Ankiloglossili hastalar ne zaman tedaviye gereksinim duyar, hangi semptomlarla hekime başvurabilirler?

Dil hareketlerini zorlaştıran ankiloglossiler semptom yaratmışsa tedavi gerekir. Hastaların hekime iki temel başvuru semptomu vardır. Bunlar beslenme zorluğu ve konuşurken dil hareketlerinin azalmasıyla bazı seslerin yanlış çıkarılması sonucu oluşan artikülasyon bozukluklarıdır.

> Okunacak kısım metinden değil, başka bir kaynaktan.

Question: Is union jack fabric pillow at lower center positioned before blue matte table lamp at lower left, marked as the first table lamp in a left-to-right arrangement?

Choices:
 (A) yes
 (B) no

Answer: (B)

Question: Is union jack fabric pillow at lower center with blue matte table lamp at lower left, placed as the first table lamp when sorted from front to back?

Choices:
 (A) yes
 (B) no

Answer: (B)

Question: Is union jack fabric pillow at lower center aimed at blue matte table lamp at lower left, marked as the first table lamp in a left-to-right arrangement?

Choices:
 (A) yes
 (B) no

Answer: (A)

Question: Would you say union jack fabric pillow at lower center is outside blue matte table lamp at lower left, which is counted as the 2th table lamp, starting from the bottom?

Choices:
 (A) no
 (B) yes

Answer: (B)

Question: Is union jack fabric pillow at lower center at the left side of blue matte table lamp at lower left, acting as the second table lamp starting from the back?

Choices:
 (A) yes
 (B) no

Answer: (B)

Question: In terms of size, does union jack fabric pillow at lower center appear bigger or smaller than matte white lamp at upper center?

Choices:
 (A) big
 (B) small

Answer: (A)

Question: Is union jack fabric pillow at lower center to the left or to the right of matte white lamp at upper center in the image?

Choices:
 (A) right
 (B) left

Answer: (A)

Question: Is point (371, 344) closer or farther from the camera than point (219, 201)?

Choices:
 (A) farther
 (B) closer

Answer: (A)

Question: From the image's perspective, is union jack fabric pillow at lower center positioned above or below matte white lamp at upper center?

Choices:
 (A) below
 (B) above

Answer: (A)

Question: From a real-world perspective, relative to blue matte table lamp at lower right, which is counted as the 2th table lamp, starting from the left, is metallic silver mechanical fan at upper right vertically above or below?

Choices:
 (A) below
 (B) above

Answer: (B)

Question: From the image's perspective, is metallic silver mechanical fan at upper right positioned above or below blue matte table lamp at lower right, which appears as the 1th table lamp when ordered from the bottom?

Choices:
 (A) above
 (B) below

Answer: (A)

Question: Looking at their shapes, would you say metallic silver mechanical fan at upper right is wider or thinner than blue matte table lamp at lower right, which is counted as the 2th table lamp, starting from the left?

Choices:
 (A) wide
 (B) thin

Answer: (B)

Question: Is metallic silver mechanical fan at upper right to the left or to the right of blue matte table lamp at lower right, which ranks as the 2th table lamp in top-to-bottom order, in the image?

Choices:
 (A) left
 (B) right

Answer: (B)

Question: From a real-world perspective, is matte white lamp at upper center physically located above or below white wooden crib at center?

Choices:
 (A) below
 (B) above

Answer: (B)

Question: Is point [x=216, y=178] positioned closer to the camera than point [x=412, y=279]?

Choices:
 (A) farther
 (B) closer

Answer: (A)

Ankiloglossinin emme ve beslenme ile ilgili problemler yaratması için dil hareketinin aşırı azalması gereklidir. Çoğu zaman ankiloglossi olsa da hastalar rahatlıkla emebilirler. Ancak ememeyen çocuklarda ankiloglossi mutlaka kontrol edilmelidir. Ankiloglossinin neden olduğu artikülasyon problemleri çocuk konuşmaya başladıktan sonra fark edilir. Dil hareketlerinin oluşmasında rolü olan “t”, “l”, ”d” ve “s” gibi sesler net çıkmayabilir. Artikülasyon problemi ile sağlık ocağına başvuran hastada ankiloglossi mutlaka ekarte edilmelidir.

Ankiloglossi tedavisi nasıl yapılır?

Tedavisi cerrahidir. Asemptomatik olgularda tedaviye gereksinim yoktur. Semptom veren olgularda cerrahi yapılmalıdır. Emme problemi yapacak kadar ciddi olgularda bu cerrahi acil olarak yapılmalıdır. Frenulotomi (frenulumun arka yapışma noktasına kadar kesilerek dilin serbestleştirilmesi), frenulektomi (frenulumun hem dilden hem ağız tabanından disseke edilip kesilerek çıkarılması) ve frenuloplasti (çok ileri olgularda çevre dokulara da kesiler yaparak dil hareketini arttırıcı onarım) en sık yapılan cerrahi onarımlardır. Bunlar içinde daha çok frenulotomi tercih edilir.